* _INFORMATION SUPPLIED_
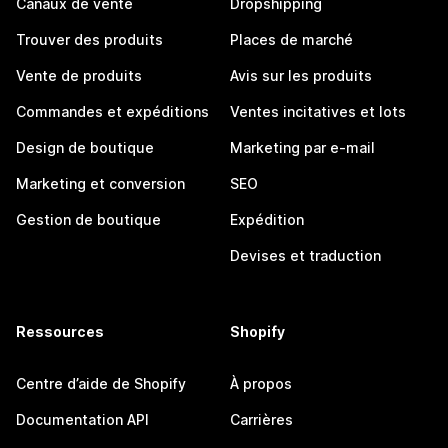
Canaux de vente
Dropshipping
Trouver des produits
Places de marché
Vente de produits
Avis sur les produits
Commandes et expéditions
Ventes incitatives et lots
Design de boutique
Marketing par e-mail
Marketing et conversion
SEO
Gestion de boutique
Expédition
Devises et traduction
Ressources
Shopify
Centre d’aide de Shopify
À propos
Documentation API
Carrières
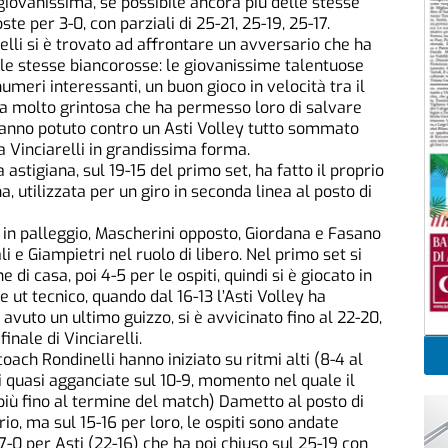
giovanissima, se possibile ancora più delle stesse
te per 3-0, con parziali di 25-21, 25-19, 25-17.
elli si è trovato ad affrontare un avversario che ha
lle stesse biancorosse: le giovanissime talentuose
umeri interessanti, un buon gioco in velocità tra il
esa molto grintosa che ha permesso loro di salvare
 hanno potuto contro un Asti Volley tutto sommato
a Vinciarelli in grandissima forma.
stigiana, sul 19-15 del primo set, ha fatto il proprio
, utilizzata per un giro in seconda linea al posto di
 in palleggio, Mascherini opposto, Giordana e Fasano
i e Giampietri nel ruolo di libero. Nel primo set si
e di casa, poi 4-5 per le ospiti, quindi si è giocato in
e ut tecnico, quando dal 16-13 l’Asti Volley ha
ha avuto un ultimo guizzo, si è avvicinato fino al 22-20,
inale di Vinciarelli.
oach Rondinelli hanno iniziato su ritmi alti (8-4 al
i quasi agganciate sul 10-9, momento nel quale il
 più fino al termine del match) Dametto al posto di
ibrio, ma sul 15-16 per loro, le ospiti sono andate
-0 per Asti (22-16) che ha poi chiuso sul 25-19 con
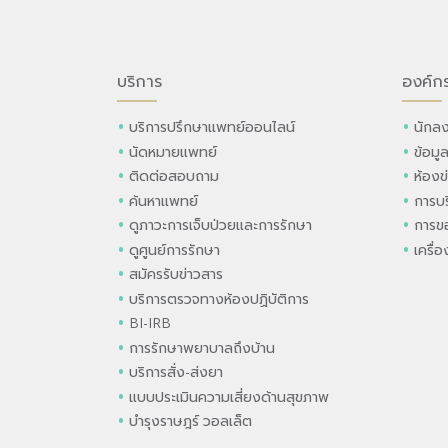
บริการ
องค์ก
บริการปรึกษาแพทย์ออนไลน์
นักลง
นัดหมายแพทย์
ข้อมู
ติดต่อสอบถาม
ห้องข
ค้นหาแพทย์
การบร
ดูภาวะการเจ็บป่วยและการรักษา
การขอ
ดูศูนย์การรักษา
เครื่
สมัครรับข่าวสาร
บริการตรวจทางห้องปฏิบัติการ
BI-IRB
การรักษาพยาบาลถึงบ้าน
บริการสั่ง-ส่งยา
แบบประเมินความเสี่ยงด้านสุขภาพ
บำรุงราษฎร์ วอลเล็ต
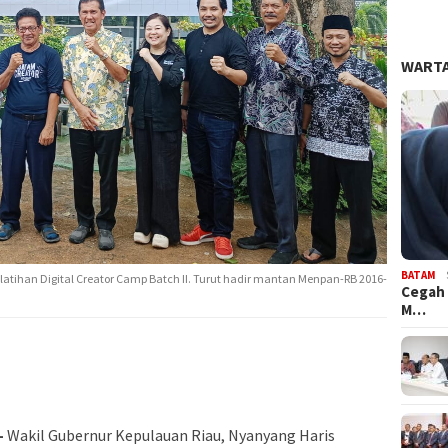
WARTA
BATAM
tihan Digital Creator Camp Batch II. Turut hadir mantan Menpan-RB 2016-
Cegah 
M…
–
Wakil Gubernur Kepulauan Riau, Nyanyang Haris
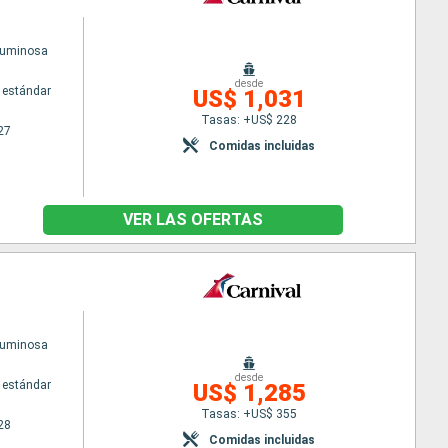
Luminosa
desde
 estándar
US$ 1,031
Tasas: +US$ 228
27
Comidas incluidas
VER LAS OFERTAS
Luminosa
desde
 estándar
US$ 1,285
Tasas: +US$ 355
28
Comidas incluidas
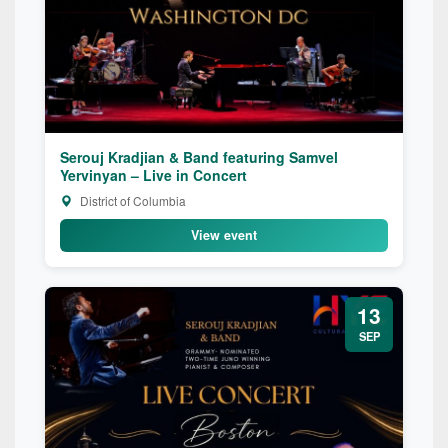
Serouj Kradjian & Band featuring Samvel
Yervinyan – Live in Concert
District of Columbia
View event
13
SEP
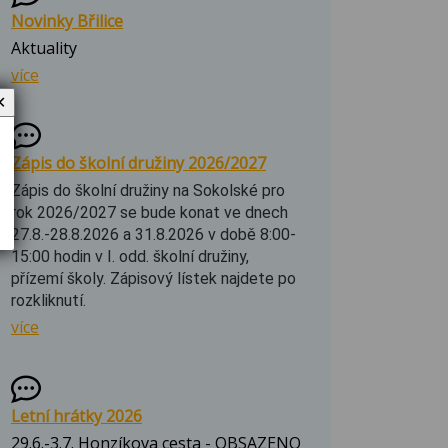
Novinky Břilice
Aktuality
více
✕
Zápis do školní družiny 2026/2027
Zápis do školní družiny na Sokolské pro
rok 2026/2027 se bude konat ve dnech
27.8.-28.8.2026 a 31.8.2026 v době 8:00-
15:00 hodin v I. odd. školní družiny,
přízemí školy. Zápisový lístek najdete po
rozkliknutí.
více
Letní hrátky 2026
29.6.-3.7. Honzíkova cesta - OBSAZENO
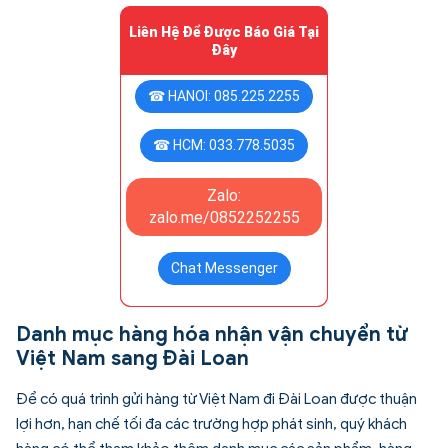
Liên Hệ Để Được Báo Giá Tại
Đây
☎ HANOI: 085.225.2255
☎ HCM: 033.778.5035
Zalo:
zalo.me/0852252255
Chat Messenger
Danh mục hàng hóa nhận vận chuyển từ
Việt Nam sang Đài Loan
Để có quá trình gửi hàng từ Việt Nam đi Đài Loan được thuận
lợi hơn, hạn chế tối đa các trường hợp phát sinh, quý khách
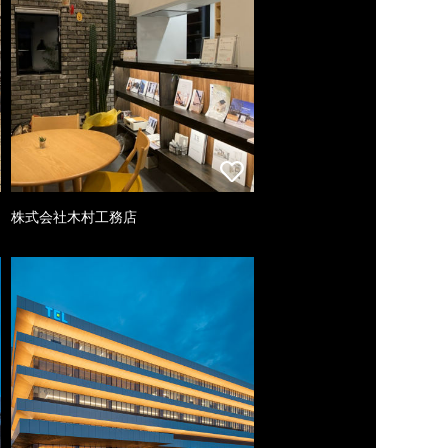
株式会社木村工務店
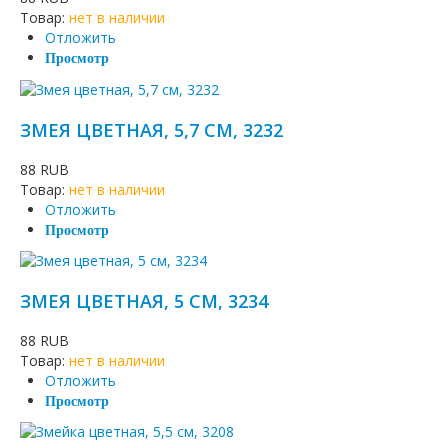
Товар:
нет в наличии
Отложить
Просмотр
ЗМЕЯ ЦВЕТНАЯ, 5,7 СМ, 3232
88 RUB
Товар:
нет в наличии
Отложить
Просмотр
ЗМЕЯ ЦВЕТНАЯ, 5 СМ, 3234
88 RUB
Товар:
нет в наличии
Отложить
Просмотр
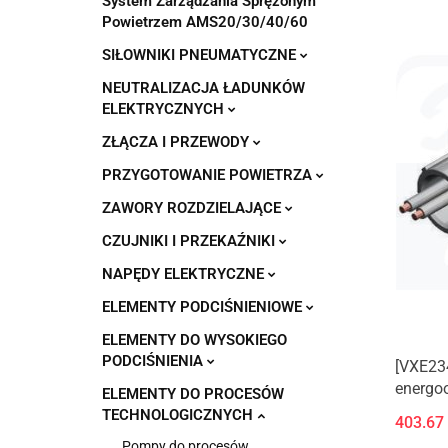
System Zarządzania Sprężonym
Powietrzem AMS20/30/40/60
SIŁOWNIKI PNEUMATYCZNE
NEUTRALIZACJA ŁADUNKÓW
ELEKTRYCZNYCH
ZŁĄCZA I PRZEWODY
PRZYGOTOWANIE POWIETRZA
ZAWORY ROZDZIELAJĄCE
CZUJNIKI I PRZEKAŹNIKI
NAPĘDY ELEKTRYCZNE
ELEMENTY PODCIŚNIENIOWE
ELEMENTY DO WYSOKIEGO
PODCIŚNIENIA
[VXE23
energo
ELEMENTY DO PROCESÓW
bezpośr
TECHNOLOGICZNYCH
403.67
Pompy do procesów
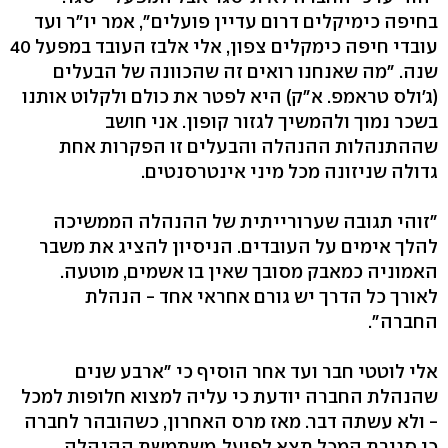
בחיפה כימיקלים דרום עדיין פועלים", אמר יו"ר ועד
עובדי חיפה כימקלים צפון, אלי אלבז העובד במפעל 40
שנה. "מה שאנחנו רואים זה שהכוונה של הבעלים
(ג'ולס טראמפ. א"ק) היא לפטר את כולם ולקלוט אותנו
בשכר נמוך ולהמשיך לגזור קופון. אני חושב
שההתנהלות ההנהלה והבעלים זו הפקרות אחת
גדולה שניזונה מכל מיני אינטרסנטים.
"זוהי תגובה שערורייתית של ההנהלה הממשיכה
להלך אימים על העובדים. הניסיון להציג את משבר
האמוניה כמאבק מסובך שאין בו אשמים, מוטעה.
לאורך כל הדרך יש גורם אחראי אחד - הנהלת
החברה".
אלי לוטטי חבר ועד אחר הוסיף כי "ארבע שנים
שהנהלת החברה יודעת כי עליה למצוא חלופות למכל
- ולא עשתה דבר. מאז מרס האחרון, כשהובהר לחברה
כי סגירת המכל תצא לפועל, משתמשת ההנהלה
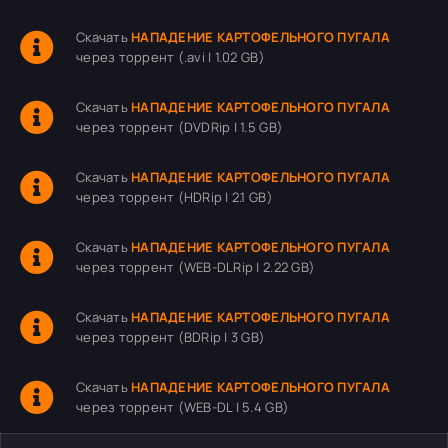
Скачать
НАПАДЕНИЕ КАРТОФЕЛЬНОГО ПУГАЛА
через торрент (.avi | 1.02 GB)
Скачать
НАПАДЕНИЕ КАРТОФЕЛЬНОГО ПУГАЛА
через торрент (DVDRip | 1.5 GB)
Скачать
НАПАДЕНИЕ КАРТОФЕЛЬНОГО ПУГАЛА
через торрент (HDRip | 2.1 GB)
Скачать
НАПАДЕНИЕ КАРТОФЕЛЬНОГО ПУГАЛА
через торрент (WEB-DLRip | 2.22 GB)
Скачать
НАПАДЕНИЕ КАРТОФЕЛЬНОГО ПУГАЛА
через торрент (BDRip | 3 GB)
Скачать
НАПАДЕНИЕ КАРТОФЕЛЬНОГО ПУГАЛА
через торрент (WEB-DL | 5.4 GB)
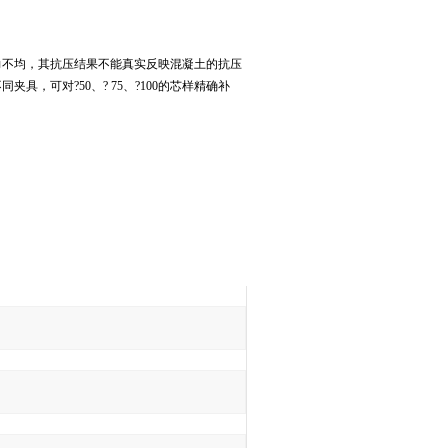
不均，其抗压结果不能真实反映混凝土的抗压
，可对?50、? 75、?100的芯样精确补
询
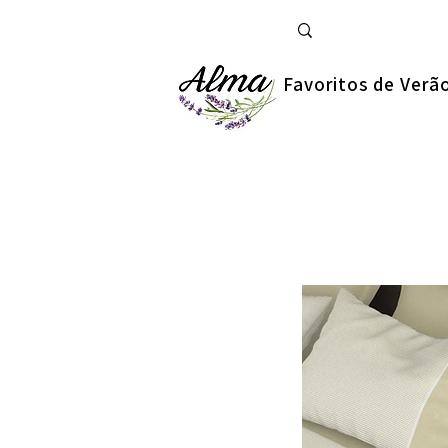
Favoritos de Verã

* _DIRECTIVE_
For every line of the material above that contains the word "ЗМЕЯ", show the line.

* _TASK SOLUTION_
ЗМЕЯ ЦВЕТНАЯ, 5,7 СМ, 3232
ЗМЕЯ ЦВЕТНАЯ, 5 СМ, 3234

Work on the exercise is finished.